━━━━━ DATA SHOWN

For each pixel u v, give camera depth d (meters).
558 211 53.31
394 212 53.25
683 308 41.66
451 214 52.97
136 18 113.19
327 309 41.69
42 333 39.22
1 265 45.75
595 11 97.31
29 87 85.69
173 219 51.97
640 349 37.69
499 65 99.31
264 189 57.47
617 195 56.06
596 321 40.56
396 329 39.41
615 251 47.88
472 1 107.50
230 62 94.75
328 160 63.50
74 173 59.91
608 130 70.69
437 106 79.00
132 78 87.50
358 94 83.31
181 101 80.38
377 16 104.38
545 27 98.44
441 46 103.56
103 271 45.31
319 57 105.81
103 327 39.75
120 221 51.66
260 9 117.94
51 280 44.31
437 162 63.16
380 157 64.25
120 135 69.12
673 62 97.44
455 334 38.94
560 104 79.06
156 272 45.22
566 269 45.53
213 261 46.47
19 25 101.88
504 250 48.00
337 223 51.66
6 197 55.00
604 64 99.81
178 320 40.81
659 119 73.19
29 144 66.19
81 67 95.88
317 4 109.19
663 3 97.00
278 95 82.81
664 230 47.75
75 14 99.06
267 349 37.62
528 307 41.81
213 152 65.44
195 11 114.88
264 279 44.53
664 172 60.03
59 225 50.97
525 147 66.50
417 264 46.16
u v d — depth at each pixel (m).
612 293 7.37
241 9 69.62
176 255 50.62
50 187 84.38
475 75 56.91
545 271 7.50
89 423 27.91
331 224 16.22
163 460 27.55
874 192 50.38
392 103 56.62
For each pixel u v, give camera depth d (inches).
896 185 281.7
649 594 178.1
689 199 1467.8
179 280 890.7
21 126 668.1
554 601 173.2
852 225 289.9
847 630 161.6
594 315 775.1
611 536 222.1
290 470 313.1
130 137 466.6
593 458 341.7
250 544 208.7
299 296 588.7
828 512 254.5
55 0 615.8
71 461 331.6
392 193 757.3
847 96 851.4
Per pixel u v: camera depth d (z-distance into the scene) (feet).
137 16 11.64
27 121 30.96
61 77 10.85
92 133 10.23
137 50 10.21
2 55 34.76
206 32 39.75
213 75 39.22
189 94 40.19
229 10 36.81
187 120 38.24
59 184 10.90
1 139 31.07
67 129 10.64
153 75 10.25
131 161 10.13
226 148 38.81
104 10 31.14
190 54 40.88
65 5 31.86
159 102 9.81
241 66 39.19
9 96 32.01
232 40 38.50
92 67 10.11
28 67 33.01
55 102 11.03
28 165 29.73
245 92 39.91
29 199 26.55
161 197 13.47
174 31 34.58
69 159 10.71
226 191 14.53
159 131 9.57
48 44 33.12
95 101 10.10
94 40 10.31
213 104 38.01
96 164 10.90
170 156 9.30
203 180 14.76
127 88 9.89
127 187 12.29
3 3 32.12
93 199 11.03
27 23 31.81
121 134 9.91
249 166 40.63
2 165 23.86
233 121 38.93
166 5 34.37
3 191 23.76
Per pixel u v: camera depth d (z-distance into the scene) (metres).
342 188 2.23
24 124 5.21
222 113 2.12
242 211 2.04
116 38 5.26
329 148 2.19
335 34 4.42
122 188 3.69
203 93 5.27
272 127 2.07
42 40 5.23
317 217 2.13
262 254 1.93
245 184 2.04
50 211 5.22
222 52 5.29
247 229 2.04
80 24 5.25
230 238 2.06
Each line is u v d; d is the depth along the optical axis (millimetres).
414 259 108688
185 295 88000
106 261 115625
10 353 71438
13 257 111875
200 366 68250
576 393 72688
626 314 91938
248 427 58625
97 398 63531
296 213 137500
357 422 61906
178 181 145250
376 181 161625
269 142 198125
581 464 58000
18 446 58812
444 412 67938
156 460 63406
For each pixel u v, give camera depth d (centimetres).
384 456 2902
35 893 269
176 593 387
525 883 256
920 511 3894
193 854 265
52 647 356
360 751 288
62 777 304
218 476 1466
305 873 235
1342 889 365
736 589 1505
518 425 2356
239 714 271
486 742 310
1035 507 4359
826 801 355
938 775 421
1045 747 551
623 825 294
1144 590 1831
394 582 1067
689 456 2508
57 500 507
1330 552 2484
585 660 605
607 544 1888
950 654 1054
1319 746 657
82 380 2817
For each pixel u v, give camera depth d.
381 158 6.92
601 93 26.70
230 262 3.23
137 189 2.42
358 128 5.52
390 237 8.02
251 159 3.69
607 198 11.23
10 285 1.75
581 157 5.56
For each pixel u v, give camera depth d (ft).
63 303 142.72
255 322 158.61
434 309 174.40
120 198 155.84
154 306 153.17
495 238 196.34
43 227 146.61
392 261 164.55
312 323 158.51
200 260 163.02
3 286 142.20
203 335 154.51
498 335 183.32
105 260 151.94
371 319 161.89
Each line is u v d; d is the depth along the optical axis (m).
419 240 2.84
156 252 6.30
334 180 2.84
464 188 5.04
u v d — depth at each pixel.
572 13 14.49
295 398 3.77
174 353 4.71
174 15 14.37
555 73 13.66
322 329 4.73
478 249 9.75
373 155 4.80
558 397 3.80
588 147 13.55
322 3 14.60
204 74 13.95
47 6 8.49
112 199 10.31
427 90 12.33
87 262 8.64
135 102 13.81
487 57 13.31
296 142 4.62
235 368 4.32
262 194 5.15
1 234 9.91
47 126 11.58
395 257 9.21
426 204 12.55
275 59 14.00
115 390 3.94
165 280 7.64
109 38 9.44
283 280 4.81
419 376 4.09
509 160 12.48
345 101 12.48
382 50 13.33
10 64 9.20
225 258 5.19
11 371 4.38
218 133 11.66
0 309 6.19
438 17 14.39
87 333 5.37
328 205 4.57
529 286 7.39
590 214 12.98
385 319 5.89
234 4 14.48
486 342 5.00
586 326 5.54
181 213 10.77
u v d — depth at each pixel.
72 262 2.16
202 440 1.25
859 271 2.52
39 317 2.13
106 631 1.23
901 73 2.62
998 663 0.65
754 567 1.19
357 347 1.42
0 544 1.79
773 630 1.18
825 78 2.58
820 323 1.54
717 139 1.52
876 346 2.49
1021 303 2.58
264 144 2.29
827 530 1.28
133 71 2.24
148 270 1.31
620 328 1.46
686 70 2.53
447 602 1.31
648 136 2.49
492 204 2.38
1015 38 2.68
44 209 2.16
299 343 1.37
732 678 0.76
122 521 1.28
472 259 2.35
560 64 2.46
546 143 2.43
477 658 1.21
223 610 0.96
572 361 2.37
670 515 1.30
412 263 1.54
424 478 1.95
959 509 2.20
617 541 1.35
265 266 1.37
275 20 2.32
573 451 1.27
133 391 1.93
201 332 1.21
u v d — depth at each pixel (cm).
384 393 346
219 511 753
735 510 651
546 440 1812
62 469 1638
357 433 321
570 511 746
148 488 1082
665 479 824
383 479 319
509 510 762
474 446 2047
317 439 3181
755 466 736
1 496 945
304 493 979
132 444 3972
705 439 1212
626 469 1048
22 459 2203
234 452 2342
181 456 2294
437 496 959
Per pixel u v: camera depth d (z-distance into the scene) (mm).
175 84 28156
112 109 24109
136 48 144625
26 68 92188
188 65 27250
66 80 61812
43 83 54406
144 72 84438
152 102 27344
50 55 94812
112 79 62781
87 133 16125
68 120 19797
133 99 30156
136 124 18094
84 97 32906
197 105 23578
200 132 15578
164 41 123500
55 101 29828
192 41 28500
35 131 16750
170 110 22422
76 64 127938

━━━━━━━━━━

WHAT YOU NEED TO DO:
Quote the entire listing above exactly.

OUTPUT:
For each pixel u v, give camera depth d (meters).
558 211 53.31
394 212 53.25
683 308 41.66
451 214 52.97
136 18 113.19
327 309 41.69
42 333 39.22
1 265 45.75
595 11 97.31
29 87 85.69
173 219 51.97
640 349 37.69
499 65 99.31
264 189 57.47
617 195 56.06
596 321 40.56
396 329 39.41
615 251 47.88
472 1 107.50
230 62 94.75
328 160 63.50
74 173 59.91
608 130 70.69
437 106 79.00
132 78 87.50
358 94 83.31
181 101 80.38
377 16 104.38
545 27 98.44
441 46 103.56
103 271 45.31
319 57 105.81
103 327 39.75
120 221 51.66
260 9 117.94
51 280 44.31
437 162 63.16
380 157 64.25
120 135 69.12
673 62 97.44
455 334 38.94
560 104 79.06
156 272 45.22
566 269 45.53
213 261 46.47
19 25 101.88
504 250 48.00
337 223 51.66
6 197 55.00
604 64 99.81
178 320 40.81
659 119 73.19
29 144 66.19
81 67 95.88
317 4 109.19
663 3 97.00
278 95 82.81
664 230 47.75
75 14 99.06
267 349 37.62
528 307 41.81
213 152 65.44
195 11 114.88
264 279 44.53
664 172 60.03
59 225 50.97
525 147 66.50
417 264 46.16
u v d — depth at each pixel (m).
612 293 7.37
241 9 69.62
176 255 50.62
50 187 84.38
475 75 56.91
545 271 7.50
89 423 27.91
331 224 16.22
163 460 27.55
874 192 50.38
392 103 56.62
For each pixel u v, give camera depth d (inches).
896 185 281.7
649 594 178.1
689 199 1467.8
179 280 890.7
21 126 668.1
554 601 173.2
852 225 289.9
847 630 161.6
594 315 775.1
611 536 222.1
290 470 313.1
130 137 466.6
593 458 341.7
250 544 208.7
299 296 588.7
828 512 254.5
55 0 615.8
71 461 331.6
392 193 757.3
847 96 851.4
Per pixel u v: camera depth d (z-distance into the scene) (feet).
137 16 11.64
27 121 30.96
61 77 10.85
92 133 10.23
137 50 10.21
2 55 34.76
206 32 39.75
213 75 39.22
189 94 40.19
229 10 36.81
187 120 38.24
59 184 10.90
1 139 31.07
67 129 10.64
153 75 10.25
131 161 10.13
226 148 38.81
104 10 31.14
190 54 40.88
65 5 31.86
159 102 9.81
241 66 39.19
9 96 32.01
232 40 38.50
92 67 10.11
28 67 33.01
55 102 11.03
28 165 29.73
245 92 39.91
29 199 26.55
161 197 13.47
174 31 34.58
69 159 10.71
226 191 14.53
159 131 9.57
48 44 33.12
95 101 10.10
94 40 10.31
213 104 38.01
96 164 10.90
170 156 9.30
203 180 14.76
127 88 9.89
127 187 12.29
3 3 32.12
93 199 11.03
27 23 31.81
121 134 9.91
249 166 40.63
2 165 23.86
233 121 38.93
166 5 34.37
3 191 23.76
Per pixel u v: camera depth d (z-distance into the scene) (metres).
342 188 2.23
24 124 5.21
222 113 2.12
242 211 2.04
116 38 5.26
329 148 2.19
335 34 4.42
122 188 3.69
203 93 5.27
272 127 2.07
42 40 5.23
317 217 2.13
262 254 1.93
245 184 2.04
50 211 5.22
222 52 5.29
247 229 2.04
80 24 5.25
230 238 2.06
Each line is u v d; d is the depth along the optical axis (millimetres).
414 259 108688
185 295 88000
106 261 115625
10 353 71438
13 257 111875
200 366 68250
576 393 72688
626 314 91938
248 427 58625
97 398 63531
296 213 137500
357 422 61906
178 181 145250
376 181 161625
269 142 198125
581 464 58000
18 446 58812
444 412 67938
156 460 63406
For each pixel u v, give camera depth d (centimetres).
384 456 2902
35 893 269
176 593 387
525 883 256
920 511 3894
193 854 265
52 647 356
360 751 288
62 777 304
218 476 1466
305 873 235
1342 889 365
736 589 1505
518 425 2356
239 714 271
486 742 310
1035 507 4359
826 801 355
938 775 421
1045 747 551
623 825 294
1144 590 1831
394 582 1067
689 456 2508
57 500 507
1330 552 2484
585 660 605
607 544 1888
950 654 1054
1319 746 657
82 380 2817
For each pixel u v, give camera depth d.
381 158 6.92
601 93 26.70
230 262 3.23
137 189 2.42
358 128 5.52
390 237 8.02
251 159 3.69
607 198 11.23
10 285 1.75
581 157 5.56
For each pixel u v, give camera depth d (ft).
63 303 142.72
255 322 158.61
434 309 174.40
120 198 155.84
154 306 153.17
495 238 196.34
43 227 146.61
392 261 164.55
312 323 158.51
200 260 163.02
3 286 142.20
203 335 154.51
498 335 183.32
105 260 151.94
371 319 161.89
Each line is u v d; d is the depth along the optical axis (m).
419 240 2.84
156 252 6.30
334 180 2.84
464 188 5.04
u v d — depth at each pixel.
572 13 14.49
295 398 3.77
174 353 4.71
174 15 14.37
555 73 13.66
322 329 4.73
478 249 9.75
373 155 4.80
558 397 3.80
588 147 13.55
322 3 14.60
204 74 13.95
47 6 8.49
112 199 10.31
427 90 12.33
87 262 8.64
135 102 13.81
487 57 13.31
296 142 4.62
235 368 4.32
262 194 5.15
1 234 9.91
47 126 11.58
395 257 9.21
426 204 12.55
275 59 14.00
115 390 3.94
165 280 7.64
109 38 9.44
283 280 4.81
419 376 4.09
509 160 12.48
345 101 12.48
382 50 13.33
10 64 9.20
225 258 5.19
11 371 4.38
218 133 11.66
0 309 6.19
438 17 14.39
87 333 5.37
328 205 4.57
529 286 7.39
590 214 12.98
385 319 5.89
234 4 14.48
486 342 5.00
586 326 5.54
181 213 10.77
u v d — depth at each pixel.
72 262 2.16
202 440 1.25
859 271 2.52
39 317 2.13
106 631 1.23
901 73 2.62
998 663 0.65
754 567 1.19
357 347 1.42
0 544 1.79
773 630 1.18
825 78 2.58
820 323 1.54
717 139 1.52
876 346 2.49
1021 303 2.58
264 144 2.29
827 530 1.28
133 71 2.24
148 270 1.31
620 328 1.46
686 70 2.53
447 602 1.31
648 136 2.49
492 204 2.38
1015 38 2.68
44 209 2.16
299 343 1.37
732 678 0.76
122 521 1.28
472 259 2.35
560 64 2.46
546 143 2.43
477 658 1.21
223 610 0.96
572 361 2.37
670 515 1.30
412 263 1.54
424 478 1.95
959 509 2.20
617 541 1.35
265 266 1.37
275 20 2.32
573 451 1.27
133 391 1.93
201 332 1.21
u v d — depth at each pixel (cm).
384 393 346
219 511 753
735 510 651
546 440 1812
62 469 1638
357 433 321
570 511 746
148 488 1082
665 479 824
383 479 319
509 510 762
474 446 2047
317 439 3181
755 466 736
1 496 945
304 493 979
132 444 3972
705 439 1212
626 469 1048
22 459 2203
234 452 2342
181 456 2294
437 496 959
Per pixel u v: camera depth d (z-distance into the scene) (mm).
175 84 28156
112 109 24109
136 48 144625
26 68 92188
188 65 27250
66 80 61812
43 83 54406
144 72 84438
152 102 27344
50 55 94812
112 79 62781
87 133 16125
68 120 19797
133 99 30156
136 124 18094
84 97 32906
197 105 23578
200 132 15578
164 41 123500
55 101 29828
192 41 28500
35 131 16750
170 110 22422
76 64 127938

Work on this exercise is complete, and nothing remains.